Legal Issues: Spotlight Online
Supreme Court Decisions Address FERPA
There have been few court decisions regarding the Family Education Rights and Privacy Act (FERPA) since its passage in 1974. However, the U.S. Supreme Court issued two decisions this year within four months of each other involving alleged violations of the law, which prohibits the release of a student's education records without the consent of the student or the student's parent (if the student is a minor).
The first case, Owasso Independent School District v. Kristja Falvo, involved the practice of "peer grading"students grading each other's assignments as the teacher provided the correct answers. The question before the Court was whether the assignment and resulting grade should be considered an "education record" maintained by the school. The Court responded unanimously that neither the assignment nor the grade constituted an education record. Therefore, the disclosure of grades that occurs in the course of peer grading is not unlawful.
The relevance of the decision to career services professionals is in the Court's discussion of the term "education record." FERPA defines an "education record" as "records, files, documents, and other materials" containing information directly related to a student that "are maintained by an educational agency or institution or by a person acting for such agency or institution."
The Court noted that the word "maintained" suggests that the record is kept in a "filing cabinet in a records room at the school" or on a "permanent secure data base." Moreover, the Court stated, "By describing a school official and his assistant as the personnel responsible for the custody of records, FERPA implies that education records are institutional records kept by a single central custodian such as a registrar, not individual assignments handled by many student graders in the classrooms." Nor are the student graders "acting for" the school when they place a grade on the paper.
If a student assignment is not considered an education record because it was created and controlled by the student, does that hold true for student-created resumes? In other words, how should career services treat resumes that are stored in electronic data bases and disclosed to employers electronically?
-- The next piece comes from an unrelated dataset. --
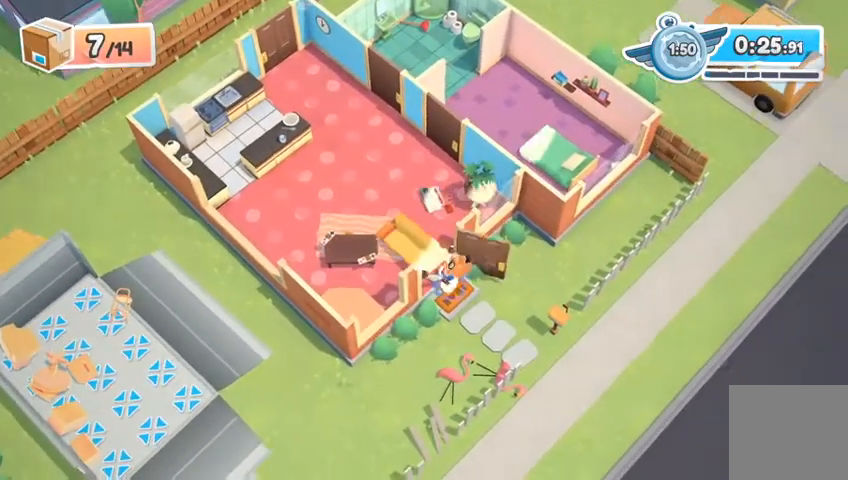
{"buttons": ["R2"], "left_stick": "down-left", "right_stick": "center", "events": [[133, "A", "down"], [267, "A", "up"], [300, "left_stick", "down-left"]]}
Is signed written consent necessary prior to disclosure or can the resume be disclosed without this form of consent?
In light of the Court's decision, some view education records as only those records that are controlled and maintained by the university and have an element of permanency. They reason that since a resume is created and changed at the discretion of the student, it is not an education record even if it is stored in the school's data base. They also assert that if the resume does not contain any personally identifiable information such as GPA, the disclosure requirements of FERPA are not applicable.
Others, however, say there is no difference between storing a student's resume in an electronic format or in a file cabinet. They contend that if the student-created resume was considered an education record on paper, shouldn't it remain so online? Although the Supreme Court specifically mentioned records that are maintained on a "permanent secure database," it did not address the handling of the student-created record once the school stores it.
The Supreme Court's second decision on FERPA, Gonzaga University v. Doe (see also Spotlight July 2, 2001) addresses the question of whether a student can bring a lawsuit for money damages against a school that violates FERPA. The Court, in a 7-2 decision, held that FERPA does not give individual students (or their parents) the right to sue the school if the school discloses confidential student information without the student's/parent's consent.
The case involved a lawsuit filed by a former student who charged that he was unable to get a teaching job because a school official told the state's teacher certification office that he had been accused of sexually assaulting another student. The student claimed a violation of his FERPA rights as well as negligence and defamation. The lower court awarded the student monetary damages in the amount of $1.15 million dollars, $450,000 of which were for violations of FERPA. After the State Supreme Court upheld the award, the school appealed the FERPA award to the U.S. Supreme Court.
FERPA provides that "No funds shall be made available to any educational institution which has a policy or practice of permitting the release of education records (or personally identifiable information contained therein )" without the written consent of students or their parents "to any individual, agency, or organization." In adopting the law, the Court said that members of Congress intended for the U.S. Secretary of Education to enforce its privacy provision by withholding federal funds to non-compliant institutions. According to the Court, FERPA does not contain any "rights-creating language" giving students (or parents) the ability to sue institutions that release confidential information without permission. Because the provisions speak only in terms of institutional policy and practice, not individual instances of disclosure, they do not provide grounds for individuals to sue educational institutions over specific disclosures.
Consequently, if a student believes that his/her education record and/or personally identifiable information has been disclosed without consent, his/her only recourse under FERPA is to file a complaint with the Secretary of Education. The Secretary of Education will then conduct an investigation and determine if there is a violation of FERPA. A school's federal fundingincluding federal student financial aidcan be terminated if the Secretary of Education finds that a violation has occurred. However, a student can bring a lawsuit for defamation or invasion of privacy under state law if the disclosure caused the student harm.
Career services professionals who would like to forgo signed written consent, as a condition to disclosure of resumes or other student information, should review this policy change with their university counsel. In light of the recent Supreme Court decisions regarding FERPA, caution clearly outweighs convenience.